▸ Set problem
Reproduce every one of the following records verbatim, preserving each line and its order.

▸ The data
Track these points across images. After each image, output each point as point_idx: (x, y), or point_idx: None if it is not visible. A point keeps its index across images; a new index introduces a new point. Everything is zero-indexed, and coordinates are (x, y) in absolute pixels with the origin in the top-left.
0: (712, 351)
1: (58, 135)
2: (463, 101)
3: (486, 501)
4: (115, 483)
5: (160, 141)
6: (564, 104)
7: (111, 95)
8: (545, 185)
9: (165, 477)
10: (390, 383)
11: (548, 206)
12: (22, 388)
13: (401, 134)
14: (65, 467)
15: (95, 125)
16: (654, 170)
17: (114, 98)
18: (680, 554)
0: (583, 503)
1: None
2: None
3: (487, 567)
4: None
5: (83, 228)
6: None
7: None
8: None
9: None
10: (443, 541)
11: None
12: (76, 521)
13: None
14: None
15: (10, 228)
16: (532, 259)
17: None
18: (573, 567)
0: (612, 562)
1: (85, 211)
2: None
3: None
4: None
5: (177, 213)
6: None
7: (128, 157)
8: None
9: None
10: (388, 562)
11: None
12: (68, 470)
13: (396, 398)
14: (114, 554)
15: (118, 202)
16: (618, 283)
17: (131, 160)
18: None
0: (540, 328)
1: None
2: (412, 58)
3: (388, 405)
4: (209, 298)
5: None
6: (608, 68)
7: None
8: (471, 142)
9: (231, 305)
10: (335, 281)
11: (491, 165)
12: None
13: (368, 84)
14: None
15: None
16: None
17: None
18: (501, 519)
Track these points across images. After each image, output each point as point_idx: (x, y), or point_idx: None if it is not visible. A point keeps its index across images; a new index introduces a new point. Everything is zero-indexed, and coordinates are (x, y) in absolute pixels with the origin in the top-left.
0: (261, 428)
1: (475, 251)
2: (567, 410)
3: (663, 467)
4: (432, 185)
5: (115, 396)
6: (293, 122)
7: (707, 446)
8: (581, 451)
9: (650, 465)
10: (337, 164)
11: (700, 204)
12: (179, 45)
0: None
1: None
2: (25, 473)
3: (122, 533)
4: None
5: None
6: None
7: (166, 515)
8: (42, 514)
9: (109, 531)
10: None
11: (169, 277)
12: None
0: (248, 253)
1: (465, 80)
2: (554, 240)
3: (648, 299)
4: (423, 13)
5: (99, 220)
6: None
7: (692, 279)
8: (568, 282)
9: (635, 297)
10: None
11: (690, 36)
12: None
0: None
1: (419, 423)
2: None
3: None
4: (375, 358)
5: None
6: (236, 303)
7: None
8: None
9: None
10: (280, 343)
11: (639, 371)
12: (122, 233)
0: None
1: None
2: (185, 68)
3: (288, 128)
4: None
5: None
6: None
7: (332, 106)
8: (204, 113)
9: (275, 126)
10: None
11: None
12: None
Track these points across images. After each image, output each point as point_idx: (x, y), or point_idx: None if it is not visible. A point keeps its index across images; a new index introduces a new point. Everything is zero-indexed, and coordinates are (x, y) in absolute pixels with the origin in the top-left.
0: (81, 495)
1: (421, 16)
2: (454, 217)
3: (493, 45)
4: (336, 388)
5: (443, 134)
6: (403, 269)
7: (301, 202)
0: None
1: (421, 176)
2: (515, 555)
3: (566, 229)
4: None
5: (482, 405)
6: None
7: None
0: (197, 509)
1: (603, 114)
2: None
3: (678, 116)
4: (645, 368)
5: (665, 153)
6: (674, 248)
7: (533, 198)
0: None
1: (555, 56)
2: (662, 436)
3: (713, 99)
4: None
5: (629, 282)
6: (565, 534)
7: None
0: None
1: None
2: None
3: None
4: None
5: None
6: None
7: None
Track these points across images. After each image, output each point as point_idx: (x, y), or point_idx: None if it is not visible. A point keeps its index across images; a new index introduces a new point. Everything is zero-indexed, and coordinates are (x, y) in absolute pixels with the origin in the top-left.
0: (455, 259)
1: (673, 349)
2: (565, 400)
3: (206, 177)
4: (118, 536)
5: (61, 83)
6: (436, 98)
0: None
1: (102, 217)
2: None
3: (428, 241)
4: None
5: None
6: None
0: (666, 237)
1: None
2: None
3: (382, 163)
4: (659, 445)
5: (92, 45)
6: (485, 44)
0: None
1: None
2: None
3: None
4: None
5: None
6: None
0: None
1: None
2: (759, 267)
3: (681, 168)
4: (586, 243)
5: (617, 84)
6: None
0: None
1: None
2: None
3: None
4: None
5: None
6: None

▸ Expected output
Track these points across images. After each image, output each point as point_idx: (x, y), or point_idx: None if it is not visible. A point keeps its index across images; a new index introduces a new point. Everything is zero-indexed, and coordinates are (x, y) in absolute pixels with the origin in the top-left.
0: (712, 351)
1: (58, 135)
2: (463, 101)
3: (486, 501)
4: (115, 483)
5: (160, 141)
6: (564, 104)
7: (111, 95)
8: (545, 185)
9: (165, 477)
10: (390, 383)
11: (548, 206)
12: (22, 388)
13: (401, 134)
14: (65, 467)
15: (95, 125)
16: (654, 170)
17: (114, 98)
18: (680, 554)
0: (583, 503)
1: None
2: None
3: (487, 567)
4: None
5: (83, 228)
6: None
7: None
8: None
9: None
10: (443, 541)
11: None
12: (76, 521)
13: None
14: None
15: (10, 228)
16: (532, 259)
17: None
18: (573, 567)
0: (612, 562)
1: (85, 211)
2: None
3: None
4: None
5: (177, 213)
6: None
7: (128, 157)
8: None
9: None
10: (388, 562)
11: None
12: (68, 470)
13: (396, 398)
14: (114, 554)
15: (118, 202)
16: (618, 283)
17: (131, 160)
18: None
0: (540, 328)
1: None
2: (412, 58)
3: (388, 405)
4: (209, 298)
5: None
6: (608, 68)
7: None
8: (471, 142)
9: (231, 305)
10: (335, 281)
11: (491, 165)
12: None
13: (368, 84)
14: None
15: None
16: None
17: None
18: (501, 519)
Track these points across images. After each image, output each point as point_idx: (x, y), or point_idx: None if it is not visible. A point keeps its index across images; a new index introduces a new point. Everything is zero-indexed, and coordinates are (x, y) in absolute pixels with the origin in the top-left.
0: (261, 428)
1: (475, 251)
2: (567, 410)
3: (663, 467)
4: (432, 185)
5: (115, 396)
6: (293, 122)
7: (707, 446)
8: (581, 451)
9: (650, 465)
10: (337, 164)
11: (700, 204)
12: (179, 45)
0: None
1: None
2: (25, 473)
3: (122, 533)
4: None
5: None
6: None
7: (166, 515)
8: (42, 514)
9: (109, 531)
10: None
11: (169, 277)
12: None
0: (248, 253)
1: (465, 80)
2: (554, 240)
3: (648, 299)
4: (423, 13)
5: (99, 220)
6: None
7: (692, 279)
8: (568, 282)
9: (635, 297)
10: None
11: (690, 36)
12: None
0: None
1: (419, 423)
2: None
3: None
4: (375, 358)
5: None
6: (236, 303)
7: None
8: None
9: None
10: (280, 343)
11: (639, 371)
12: (122, 233)
0: None
1: None
2: (185, 68)
3: (288, 128)
4: None
5: None
6: None
7: (332, 106)
8: (204, 113)
9: (275, 126)
10: None
11: None
12: None
Track these points across images. After each image, output each point as point_idx: (x, y), or point_idx: None if it is not visible. A point keeps its index across images; a new index introduces a new point. Everything is zero-indexed, and coordinates are (x, y) in absolute pixels with the origin in the top-left.
0: (81, 495)
1: (421, 16)
2: (454, 217)
3: (493, 45)
4: (336, 388)
5: (443, 134)
6: (403, 269)
7: (301, 202)
0: None
1: (421, 176)
2: (515, 555)
3: (566, 229)
4: None
5: (482, 405)
6: None
7: None
0: (197, 509)
1: (603, 114)
2: None
3: (678, 116)
4: (645, 368)
5: (665, 153)
6: (674, 248)
7: (533, 198)
0: None
1: (555, 56)
2: (662, 436)
3: (713, 99)
4: None
5: (629, 282)
6: (565, 534)
7: None
0: None
1: None
2: None
3: None
4: None
5: None
6: None
7: None
Track these points across images. After each image, output each point as point_idx: (x, y), or point_idx: None if it is not visible. A point keeps its index across images; a new index introduces a new point. Everything is zero-indexed, and coordinates are (x, y) in absolute pixels with the origin in the top-left.
0: (455, 259)
1: (673, 349)
2: (565, 400)
3: (206, 177)
4: (118, 536)
5: (61, 83)
6: (436, 98)
0: None
1: (102, 217)
2: None
3: (428, 241)
4: None
5: None
6: None
0: (666, 237)
1: None
2: None
3: (382, 163)
4: (659, 445)
5: (92, 45)
6: (485, 44)
0: None
1: None
2: None
3: None
4: None
5: None
6: None
0: None
1: None
2: (759, 267)
3: (681, 168)
4: (586, 243)
5: (617, 84)
6: None
0: None
1: None
2: None
3: None
4: None
5: None
6: None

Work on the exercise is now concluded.